Analytics experts from Fortune 500 companies, along with other top data practitioners, will converge on Las Vegas this month—and that's not the only stop on the Predictive Analytics World tour, now in its 10th year. Washington DC, London and Berlin will also host PAW conferences, which have attracted nearly 15,000 attendees representing more than 10,000 companies in the past decade.
The wide availability of big data, combined with advanced computing technologies, is expected to push the predictive analytics market up to $12.41 billion by 2022. Clearly, predictive analytics is a big deal. But for the non-experts among us, crunching data to foretell the future sounds a little like crystal-ball gazing. Does it really work? Let’s take a closer look at how it’s down and why it’s so important.
What is predictive analytics?
Predictive analytics relies on the enormous stores of data from both internal and external sources, along with a range of technologies including data mining, statistical modelling, and machine learning algorithms.
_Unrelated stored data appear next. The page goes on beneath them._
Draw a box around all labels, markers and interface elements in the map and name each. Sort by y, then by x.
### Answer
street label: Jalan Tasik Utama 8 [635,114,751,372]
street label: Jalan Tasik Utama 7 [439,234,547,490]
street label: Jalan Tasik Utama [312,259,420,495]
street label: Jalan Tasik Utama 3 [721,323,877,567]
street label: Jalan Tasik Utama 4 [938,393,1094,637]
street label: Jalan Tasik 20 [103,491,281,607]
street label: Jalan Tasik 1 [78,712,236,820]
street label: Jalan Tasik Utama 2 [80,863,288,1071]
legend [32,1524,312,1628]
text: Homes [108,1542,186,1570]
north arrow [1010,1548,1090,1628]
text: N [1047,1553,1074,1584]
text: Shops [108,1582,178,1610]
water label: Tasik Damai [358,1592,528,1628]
And many of us experience it every day—in simple predictive applications like Waze that use data on traffic volume, construction zones or traffic accidents to suggest faster, alternate routes and on social media platforms and retail websites that serve up articles and ads based on past interests.
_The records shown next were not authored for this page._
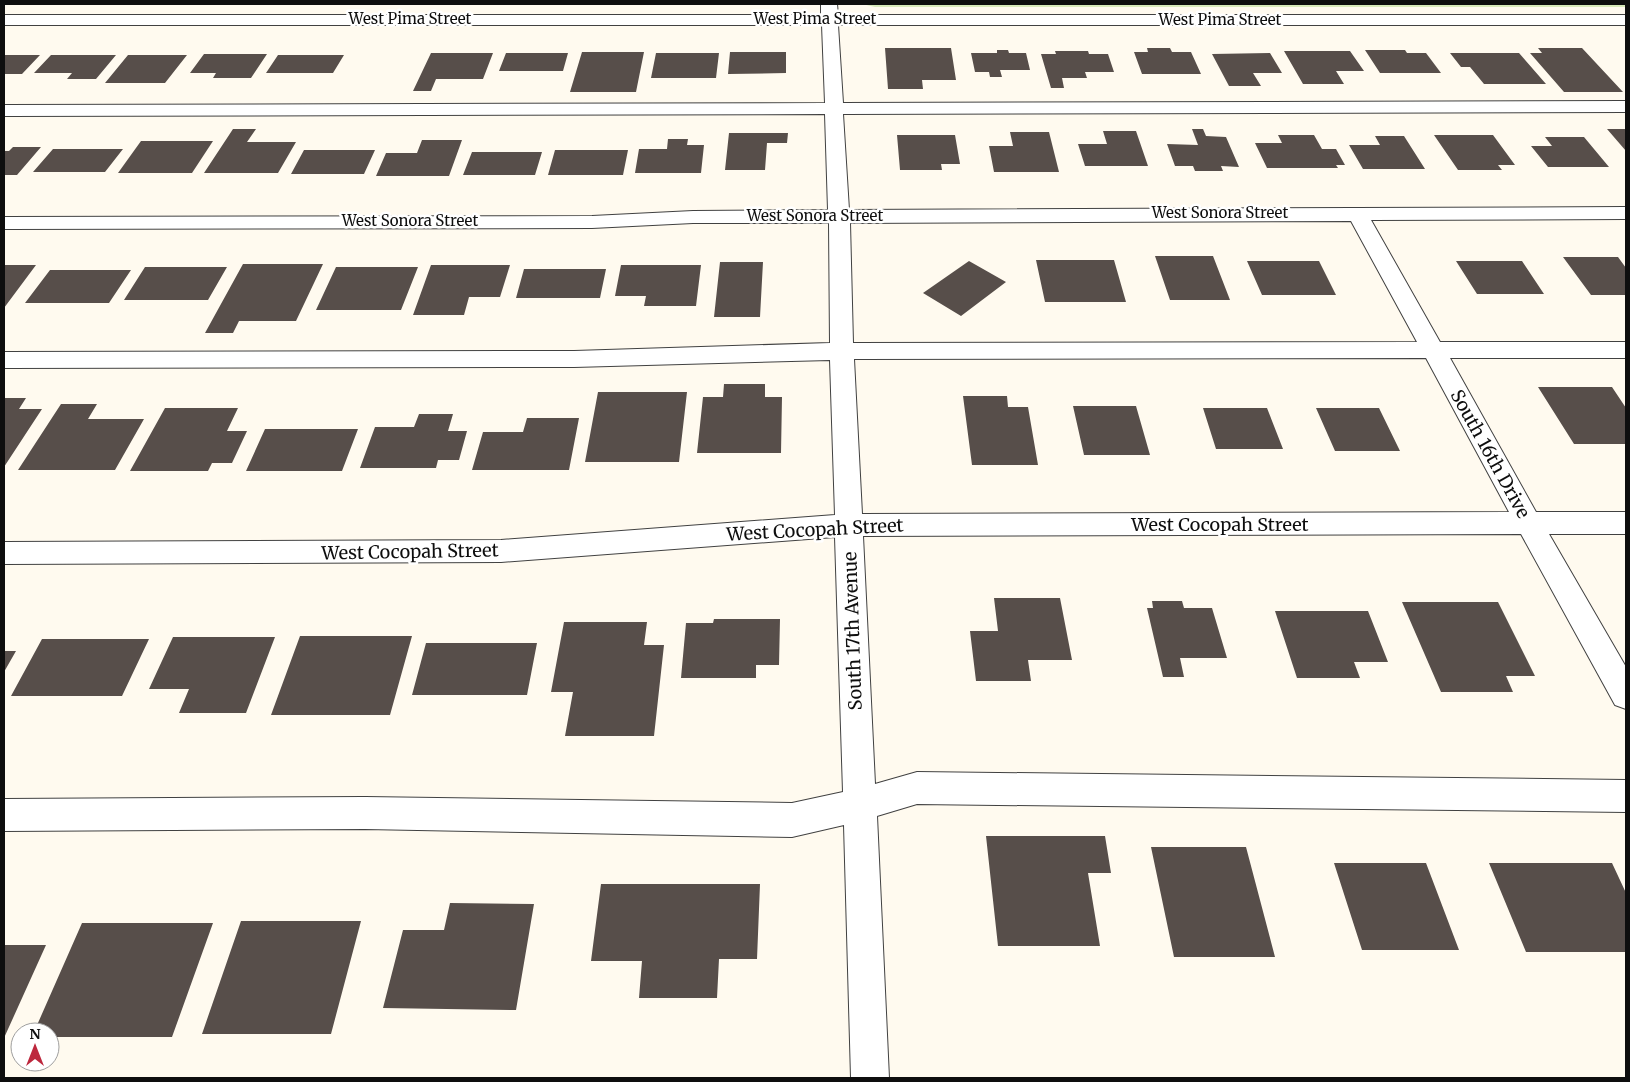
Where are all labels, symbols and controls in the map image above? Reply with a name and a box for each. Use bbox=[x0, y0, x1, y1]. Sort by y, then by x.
street label: West Pima Street bbox=[348, 9, 472, 28]
street label: West Pima Street bbox=[753, 9, 877, 28]
street label: West Pima Street bbox=[1158, 10, 1282, 29]
street label: West Sonora Street bbox=[1151, 203, 1288, 222]
street label: West Sonora Street bbox=[746, 206, 883, 225]
street label: West Sonora Street bbox=[341, 211, 478, 230]
street label: South 16th Drive bbox=[1446, 385, 1535, 522]
street label: West Cocopah Street bbox=[725, 513, 904, 546]
street label: West Cocopah Street bbox=[1130, 513, 1309, 536]
street label: West Cocopah Street bbox=[320, 538, 499, 565]
street label: South 17th Avenue bbox=[838, 551, 867, 711]
north arrow bbox=[10, 1022, 60, 1072]
text: N bbox=[29, 1025, 41, 1043]

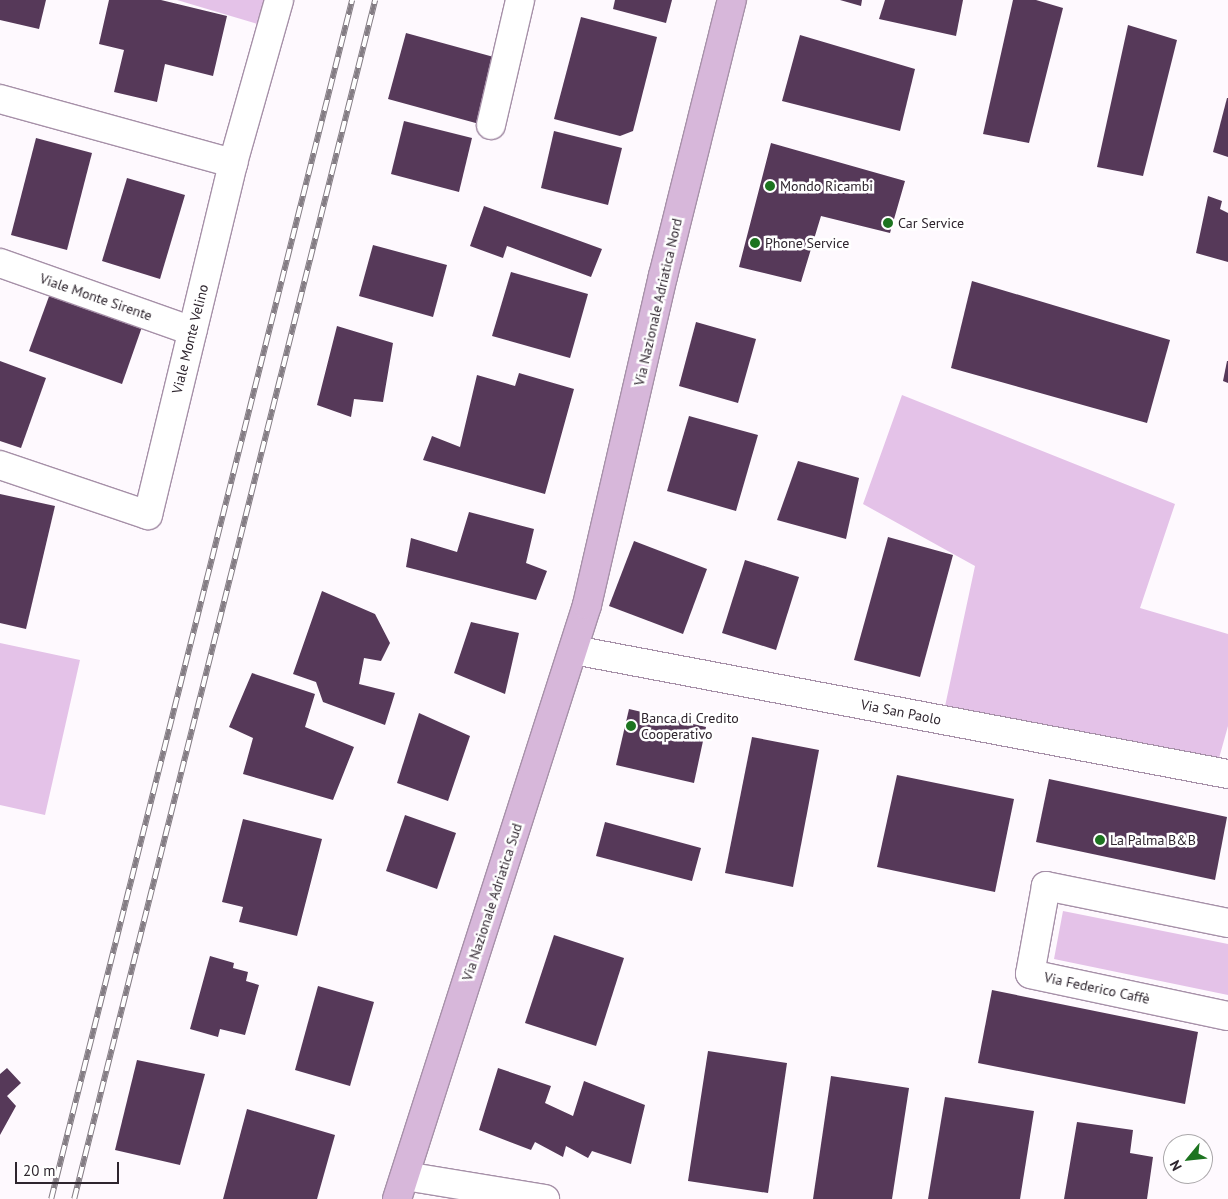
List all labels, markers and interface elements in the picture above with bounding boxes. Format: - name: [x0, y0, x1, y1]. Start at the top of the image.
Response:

Gartner defines predictive analytics as information technology that embraces four key attributes:
1. It emphasizes prediction instead of description, classification or clustering).
2. It expedites analyses to hours or days, versus months that may be spent on manual analyses.
3. It focuses on uncovering insights that are highly relevant to the business.
4. It makes big data more accessible to business users.
Predictive analytics is one stage in the evolution of artificial intelligence (AI). Where more traditional business intelligence applications focus on the past—what has happened and why—predictive analytics answers the question: What is going to happen?
It’s an important distinction. As author and organizational theorist Geoffrey Moore says, “Without big data analytics, companies are blind and deaf, wandering out onto the web like deer on a free way.” When an organization can’t see where its headed, chances are, it won’t end up where it wants.
By leveraging historic and current data for analysis, predictive analytics empowers organizations to anticipate what’s to come, allowing proactive, data-driven decision making to mitigate risk and maximize opportunities for growth.
Use cases for predictive analytics
The desire to know what’s going to happen in the future isn’t new.
Historical artefacts suggest that humans have practiced fortune-telling for millennia. Ancient people relied on the movements of the planets and starts (astrology), divination using dust, sand or salt (abacomancy) and other practices to predict the future. Our fascination with prediction even spills into popular fiction—Hogwarts offers courses in arithmancy, ancient runes and divination.
What is new is the volume, variety and quality of data available to enable accurate forecasts. So, how are businesses using predictive analytics?
- * Banking and financial services organizations use it to detect fraud, accelerate application screening and inform buy-sell decisions.
- * Retail and entertainment brands use it in their PR, marketing and sales efforts to anticipate trends, optimize customer experiences, inspire product development and generate long-term value for the business.
- * Supply chain and risk management professionals use it to forecast inventory requirements, automate onboarding risk assessments and identify potential reputational, regulatory, financial or strategic risks on the horizon.
But there’s one hurdle that most companies must overcome to achieve the desired results from predictive analytics: the data. Forrester Research Analyst Michele Goetz notes, “Most organizations [83%] simply don’t recognize this as a problem. When asked about challenges expected with AI, having well-curated collections of data for training AI was at the bottom of the list.”
Unfortunately, the lack of relevant, clean data is one of the biggest barriers to successful predictive analytics endeavours. Siloed data is common, and the data in each silo—from sales, marketing, customer interactions, etc.—may be in completely different formats. Even when internal data is readily available, companies benefit from complementary datasets, such as news or social commentary, to fill in the blanks and achieve actionable business intelligence.
Organizations at the forefront of applying predictive analytics will realize substantial competitive advantages. Efficiency will climb, and with it, the opportunity to use human resources where they have the most impact—in person-to-person interactions and in making critical decisions that require emotional intelligence. Experts believe that deep learning and predictive AI analytics will be as transformative on society as internet and cellular technology was over the past decade.
Are you ready to make magic with predictive analytics?